RECORDS FOR THE TASK:
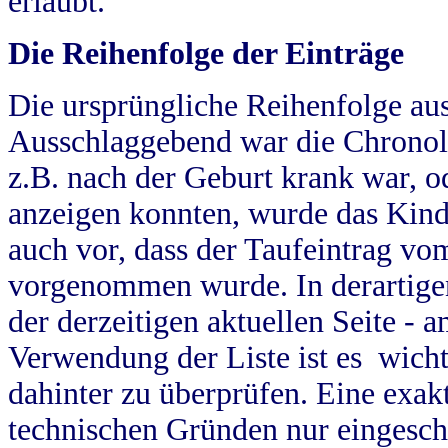
erlaubt.
Die Reihenfolge der Einträge
Die ursprüngliche Reihenfolge au
Ausschlaggebend war die Chronol
z.B. nach der Geburt krank war, od
anzeigen konnten, wurde das Kind
auch vor, dass der Taufeintrag vo
vorgenommen wurde. In derartigen
der derzeitigen aktuellen Seite -
Verwendung der Liste ist es wich
dahinter zu überprüfen. Eine exa
technischen Gründen nur eingesch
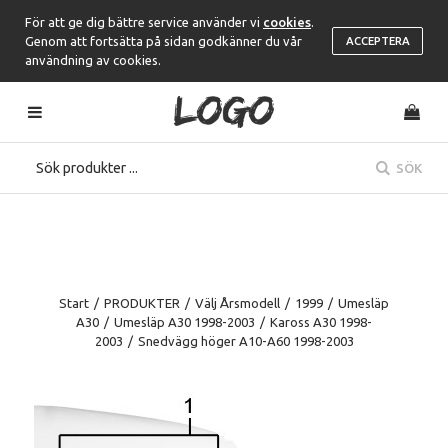
För att ge dig bättre service använder vi
cookies
.
Genom att fortsätta på sidan godkänner du vår
ACCEPTERA
användning av cookies.
SÖK
Start
/
PRODUKTER
/
Välj Årsmodell
/
1999
/
Umesläp
A30
/
Umesläp A30 1998-2003
/
Kaross A30 1998-
2003
/
Snedvägg höger A10-A60 1998-2003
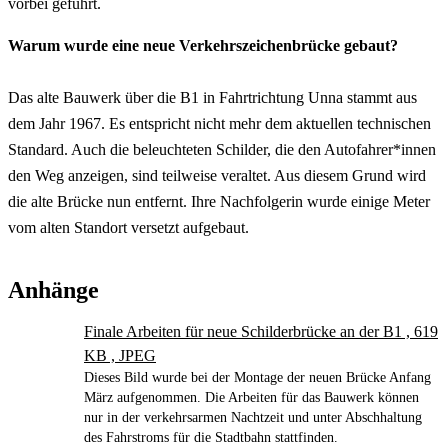
vorbei geführt.
Warum wurde eine neue Verkehrszeichenbrücke gebaut?
Das alte Bauwerk über die B1 in Fahrtrichtung Unna stammt aus
dem Jahr 1967. Es entspricht nicht mehr dem aktuellen technischen
Standard. Auch die beleuchteten Schilder, die den Autofahrer*innen
den Weg anzeigen, sind teilweise veraltet. Aus diesem Grund wird
die alte Brücke nun entfernt. Ihre Nachfolgerin wurde einige Meter
vom alten Standort versetzt aufgebaut.
Anhänge
Finale Arbeiten für neue Schilderbrücke an der B1 , 619
KB , JPEG
Dieses Bild wurde bei der Montage der neuen Brücke Anfang
März aufgenommen. Die Arbeiten für das Bauwerk können
nur in der verkehrsarmen Nachtzeit und unter Abschhaltung
des Fahrstroms für die Stadtbahn stattfinden.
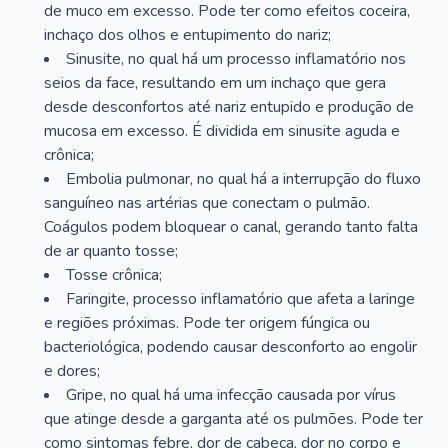
de muco em excesso. Pode ter como efeitos coceira,
inchaço dos olhos e entupimento do nariz;
Sinusite, no qual há um processo inflamatório nos
seios da face, resultando em um inchaço que gera
desde desconfortos até nariz entupido e produção de
mucosa em excesso. É dividida em sinusite aguda e
crônica;
Embolia pulmonar, no qual há a interrupção do fluxo
sanguíneo nas artérias que conectam o pulmão.
Coágulos podem bloquear o canal, gerando tanto falta
de ar quanto tosse;
Tosse crônica;
Faringite, processo inflamatório que afeta a laringe
e regiões próximas. Pode ter origem fúngica ou
bacteriológica, podendo causar desconforto ao engolir
e dores;
Gripe, no qual há uma infecção causada por vírus
que atinge desde a garganta até os pulmões. Pode ter
como sintomas febre, dor de cabeça, dor no corpo e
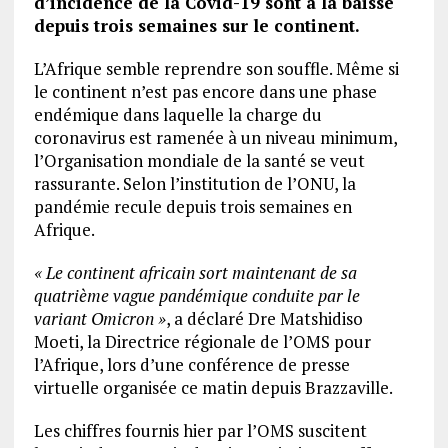
d’incidence de la Covid-19 sont à la baisse
depuis trois semaines sur le continent.
L’Afrique semble reprendre son souffle. Même si
le continent n’est pas encore dans une phase
endémique dans laquelle la charge du
coronavirus est ramenée à un niveau minimum,
l’Organisation mondiale de la santé se veut
rassurante. Selon l’institution de l’ONU, la
pandémie recule depuis trois semaines en
Afrique.
« Le continent africain sort maintenant de sa
quatrième vague pandémique conduite par le
variant Omicron »
, a déclaré Dre Matshidiso
Moeti, la Directrice régionale de l’OMS pour
l’Afrique, lors d’une conférence de presse
virtuelle organisée ce matin depuis Brazzaville.
Les chiffres fournis hier par l’OMS suscitent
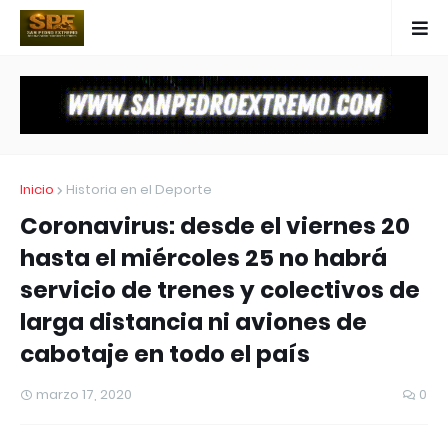
Inicio
Historia en el Deporte
Coronavirus: desde el viernes 20
hasta el miércoles 25 no habrá
servicio de trenes y colectivos de
larga distancia ni aviones de
cabotaje en todo el país
marzo 17, 2020
0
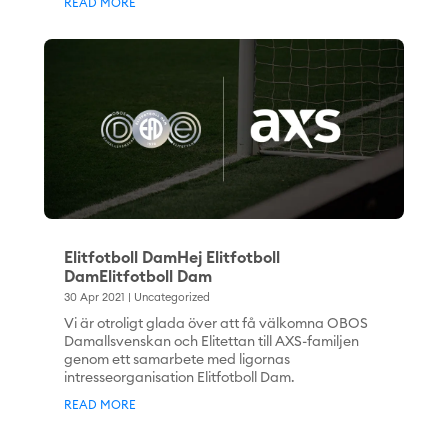
READ MORE
Elitfotboll DamHej Elitfotboll
DamElitfotboll Dam
30 Apr 2021
|
Uncategorized
Vi är otroligt glada över att få välkomna OBOS
Damallsvenskan och Elitettan till AXS-familjen
genom ett samarbete med ligornas
intresseorganisation Elitfotboll Dam.
READ MORE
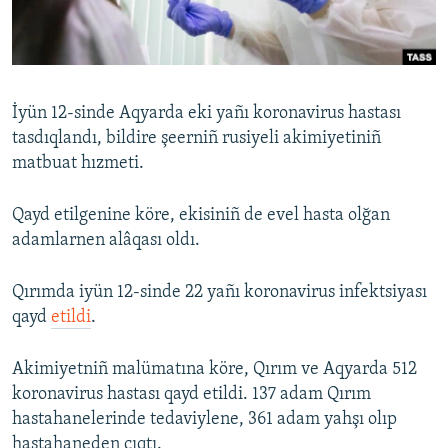
Русский
Українською
İyün 12-sinde Aqyarda eki yañı koronavirus hastası
QOŞULIÑIZ!
tasdıqlandı, bildire şeerniñ rusiyeli akimiyetiniñ
matbuat hızmeti.
Qayd etilgenine köre, ekisiniñ de evel hasta olğan
RFE/RS bütün saytları
adamlarnen alâqası oldı.
Qırımda iyün 12-sinde 22 yañı koronavirus infektsiyası
qayd
etildi
.
Akimiyetniñ malümatına köre, Qırım ve Aqyarda 512
koronavirus hastası qayd etildi. 137 adam Qırım
hastahanelerinde tedaviylene, 361 adam yahşı olıp
hastahaneden çıqtı.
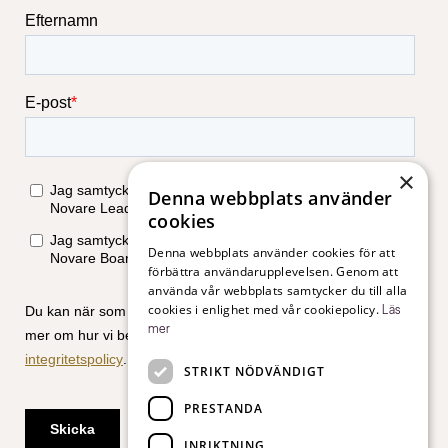
×
Denna webbplats använder
cookies
Denna webbplats använder cookies för att
förbättra användarupplevelsen. Genom att
använda vår webbplats samtycker du till alla
cookies i enlighet med vår cookiepolicy.
Läs
mer
STRIKT NÖDVÄNDIGT
PRESTANDA
INRIKTNING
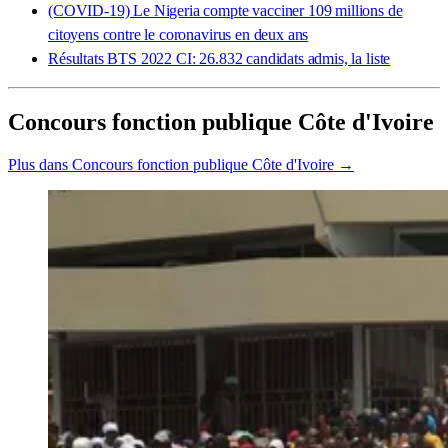
(COVID-19) Le Nigeria compte vacciner 109 millions de
citoyens contre le coronavirus en deux ans
Résultats BTS 2022 CI: 26.832 candidats admis, la liste
Concours fonction publique Côte d'Ivoire
Plus dans Concours fonction publique Côte d'Ivoire →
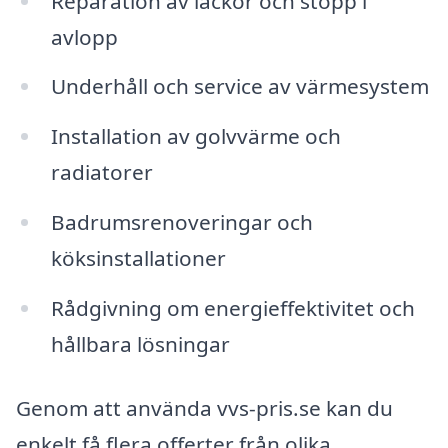
Reparation av läckor och stopp i
avlopp
Underhåll och service av värmesystem
Installation av golvvärme och
radiatorer
Badrumsrenoveringar och
köksinstallationer
Rådgivning om energieffektivitet och
hållbara lösningar
Genom att använda vvs-pris.se kan du
enkelt få flera offerter från olika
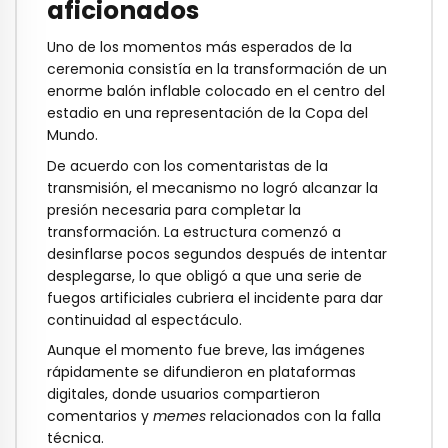
aficionados
Uno de los momentos más esperados de la
ceremonia consistía en la transformación de un
enorme balón inflable colocado en el centro del
estadio en una representación de la Copa del
Mundo.
De acuerdo con los comentaristas de la
transmisión, el mecanismo no logró alcanzar la
presión necesaria para completar la
transformación. La estructura comenzó a
desinflarse pocos segundos después de intentar
desplegarse, lo que obligó a que una serie de
fuegos artificiales cubriera el incidente para dar
continuidad al espectáculo.
Aunque el momento fue breve, las imágenes
rápidamente se difundieron en plataformas
digitales, donde usuarios compartieron
comentarios y
memes
relacionados con la falla
técnica.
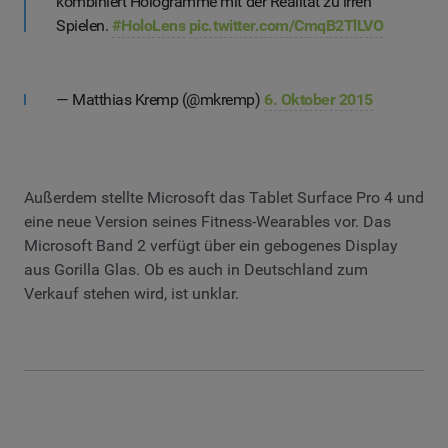
kombiniert Hologramme mit der Realität zu irren
Spielen.
#HoloLens
pic.twitter.com/CmqB2TlLVO
— Matthias Kremp (@mkremp)
6. Oktober 2015
Außerdem stellte Microsoft das Tablet Surface Pro 4 und
eine neue Version seines Fitness-Wearables vor. Das
Microsoft Band 2 verfügt über ein gebogenes Display
aus Gorilla Glas. Ob es auch in Deutschland zum
Verkauf stehen wird, ist unklar.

TO DO: Write out the records above once more, word for word, with no pictures.

YOUR RESPONSE:
erlaubt.
Die Reihenfolge der Einträge
Die ursprüngliche Reihenfolge au
Ausschlaggebend war die Chronol
z.B. nach der Geburt krank war, od
anzeigen konnten, wurde das Kind
auch vor, dass der Taufeintrag vo
vorgenommen wurde. In derartigen
der derzeitigen aktuellen Seite -
Verwendung der Liste ist es wich
dahinter zu überprüfen. Eine exa
technischen Gründen nur eingesch
För att ge dig bättre service använder vi
cookies
.
Genom att fortsätta på sidan godkänner du vår
ACCEPTERA
användning av cookies.
SÖK
Start
/
PRODUKTER
/
Välj Årsmodell
/
1999
/
Umesläp
A30
/
Umesläp A30 1998-2003
/
Kaross A30 1998-
2003
/
Snedvägg höger A10-A60 1998-2003
vorbei geführt.
Warum wurde eine neue Verkehrszeichenbrücke gebaut?
Das alte Bauwerk über die B1 in Fahrtrichtung Unna stammt aus
dem Jahr 1967. Es entspricht nicht mehr dem aktuellen technischen
Standard. Auch die beleuchteten Schilder, die den Autofahrer*innen
den Weg anzeigen, sind teilweise veraltet. Aus diesem Grund wird
die alte Brücke nun entfernt. Ihre Nachfolgerin wurde einige Meter
vom alten Standort versetzt aufgebaut.
Anhänge
Finale Arbeiten für neue Schilderbrücke an der B1 , 619
KB , JPEG
Dieses Bild wurde bei der Montage der neuen Brücke Anfang
März aufgenommen. Die Arbeiten für das Bauwerk können
nur in der verkehrsarmen Nachtzeit und unter Abschhaltung
des Fahrstroms für die Stadtbahn stattfinden.
de muco em excesso. Pode ter como efeitos coceira,
inchaço dos olhos e entupimento do nariz;
Sinusite, no qual há um processo inflamatório nos
seios da face, resultando em um inchaço que gera
desde desconfortos até nariz entupido e produção de
mucosa em excesso. É dividida em sinusite aguda e
crônica;
Embolia pulmonar, no qual há a interrupção do fluxo
sanguíneo nas artérias que conectam o pulmão.
Coágulos podem bloquear o canal, gerando tanto falta
de ar quanto tosse;
Tosse crônica;
Faringite, processo inflamatório que afeta a laringe
e regiões próximas. Pode ter origem fúngica ou
bacteriológica, podendo causar desconforto ao engolir
e dores;
Gripe, no qual há uma infecção causada por vírus
que atinge desde a garganta até os pulmões. Pode ter
como sintomas febre, dor de cabeça, dor no corpo e
d’incidence de la Covid-19 sont à la baisse
depuis trois semaines sur le continent.
L’Afrique semble reprendre son souffle. Même si
le continent n’est pas encore dans une phase
endémique dans laquelle la charge du
coronavirus est ramenée à un niveau minimum,
l’Organisation mondiale de la santé se veut
rassurante. Selon l’institution de l’ONU, la
pandémie recule depuis trois semaines en
Afrique.
« Le continent africain sort maintenant de sa
quatrième vague pandémique conduite par le
variant Omicron »
, a déclaré Dre Matshidiso
Moeti, la Directrice régionale de l’OMS pour
l’Afrique, lors d’une conférence de presse
virtuelle organisée ce matin depuis Brazzaville.
Les chiffres fournis hier par l’OMS suscitent
Inicio
Historia en el Deporte
Coronavirus: desde el viernes 20
hasta el miércoles 25 no habrá
servicio de trenes y colectivos de
larga distancia ni aviones de
cabotaje en todo el país
marzo 17, 2020
0
READ MORE
Elitfotboll DamHej Elitfotboll
DamElitfotboll Dam
30 Apr 2021
|
Uncategorized
Vi är otroligt glada över att få välkomna OBOS
Damallsvenskan och Elitettan till AXS-familjen
genom ett samarbete med ligornas
intresseorganisation Elitfotboll Dam.
READ MORE
Русский
Українською
İyün 12-sinde Aqyarda eki yañı koronavirus hastası
QOŞULIÑIZ!
tasdıqlandı, bildire şeerniñ rusiyeli akimiyetiniñ
matbuat hızmeti.
Qayd etilgenine köre, ekisiniñ de evel hasta olğan
RFE/RS bütün saytları
adamlarnen alâqası oldı.
Qırımda iyün 12-sinde 22 yañı koronavirus infektsiyası
qayd
etildi
.
Akimiyetniñ malümatına köre, Qırım ve Aqyarda 512
koronavirus hastası qayd etildi. 137 adam Qırım
hastahanelerinde tedaviylene, 361 adam yahşı olıp
hastahaneden çıqtı.
×
Denna webbplats använder
cookies
Denna webbplats använder cookies för att
förbättra användarupplevelsen. Genom att
använda vår webbplats samtycker du till alla
cookies i enlighet med vår cookiepolicy.
Läs
mer
STRIKT NÖDVÄNDIGT
PRESTANDA
INRIKTNING
(COVID-19) Le Nigeria compte vacciner 109 millions de
citoyens contre le coronavirus en deux ans
Résultats BTS 2022 CI: 26.832 candidats admis, la liste
Concours fonction publique Côte d'Ivoire
Plus dans Concours fonction publique Côte d'Ivoire →
Reparation av läckor och stopp i
avlopp
Underhåll och service av värmesystem
Installation av golvvärme och
radiatorer
Badrumsrenoveringar och
köksinstallationer
Rådgivning om energieffektivitet och
hållbara lösningar
Genom att använda vvs-pris.se kan du
enkelt få flera offerter från olika
aficionados
Uno de los momentos más esperados de la
ceremonia consistía en la transformación de un
enorme balón inflable colocado en el centro del
estadio en una representación de la Copa del
Mundo.
De acuerdo con los comentaristas de la
transmisión, el mecanismo no logró alcanzar la
presión necesaria para completar la
transformación. La estructura comenzó a
desinflarse pocos segundos después de intentar
desplegarse, lo que obligó a que una serie de
fuegos artificiales cubriera el incidente para dar
continuidad al espectáculo.
Aunque el momento fue breve, las imágenes
rápidamente se difundieron en plataformas
digitales, donde usuarios compartieron
comentarios y
memes
relacionados con la falla
técnica.
kombiniert Hologramme mit der Realität zu irren
Spielen.
#HoloLens
pic.twitter.com/CmqB2TlLVO
— Matthias Kremp (@mkremp)
6. Oktober 2015
Außerdem stellte Microsoft das Tablet Surface Pro 4 und
eine neue Version seines Fitness-Wearables vor. Das
Microsoft Band 2 verfügt über ein gebogenes Display
aus Gorilla Glas. Ob es auch in Deutschland zum
Verkauf stehen wird, ist unklar.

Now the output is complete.